Developed by the AHRQ Clinical Decision Support Innovation Collaborative’s Standards and Regulatory Frameworks Workgroup, this report identifies key themes related to the routine collection of patient preferences, patient information that should be prioritized for standardization, and challenges with standardizing patient preference information.

Patient preferences are the relative desirability or acceptability to patients of specified alternatives or choices among structures, processes, outcomes, or experiences of interactions with the healthcare delivery system. Patient preference information, when it is collected, is often collected as unstructured data in electronic health records and thus may not be used by clinicians or in digital health tools to inform patient care. Patient-centered clinical decision support (PC CDS) tools will have more impact when they can produce clinical recommendations that incorporate and account for patients’ preferences. This report explores the standardization of patient preference information for inclusion in PC CDS.

About the Report
A prior CDSiC report that describes available standards for patient preferences data concluded that some types of patient preferences can be encoded with existing terms in standardized codes and terminologies for use in PC CDS tools, but others cannot. As a result, patient preferences may not be seamlessly incorporated into PC CDS tools and recommendations.

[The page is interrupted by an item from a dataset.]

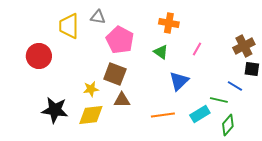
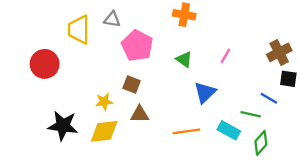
orange cross: (169, 23) -> (184, 15), moved
brown square: (115, 74) -> (132, 85), size x0.7
cyan rectangle: (200, 114) -> (229, 130), turned 60

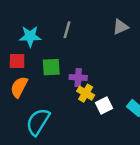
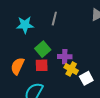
red square: (17, 61) -> (42, 65), moved
green square: (51, 67) -> (43, 49), turned -35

Using information collected through a multistakeholder roundtable discussion and subsequent key informant interviews, this report discusses which patient preference concepts previously identified in the CDSiC Outcomes and Objectives Workgroup Taxonomy of Patient Preferences lend themselves best to standardization. It discusses the challenges associated with collecting patient preferences in a structured and standardized way and attempts to define priorities for patient preference standardization. Key themes that came through based on participant discussion include the following:

  • Participants shared that generally their preferences as patients are not collected routinely as part of their healthcare.
  • Participants discussed challenges they anticipate with standardizing patient-preference data.
  • Preferences pertaining to engagement, access to information, communication, caregiving, and treatment were discussed as high priority for standardization.
  • Participants shared that some preference information may be lower priority for standardization due to their sensitive nature or due to lack of feasibility and/or relevancy.

How To Use This Report
PC CDS tools will be more impactful when they can produce clinical recommendations that account for patients’ preferences. Ultimately, standardizing patient preference information can advance the incorporation of these data into PC CDS tools, enhancing their use for patient-centered care and shared decision making. The report provides four future directions related to additional research and recommendations for multistakeholder efforts to advance standardizing patient-preference data.

Suggested Citation: Leaphart D, Richesson RL, Correa KH, Ahmed A, Boxwala AA, Desai PJ, Dullabh PM, and the CDSiC Standards and Regulatory Frameworks Workgroup. Prioritizing Patient Preferences for Standardization to Support Patient-Centered Clinical Decision Support. Prepared under Contract No. 75Q80120D00018. AHRQ Publication No. 24-0069-5. Rockville, MD: Agency for Healthcare Research and Quality; August 2024.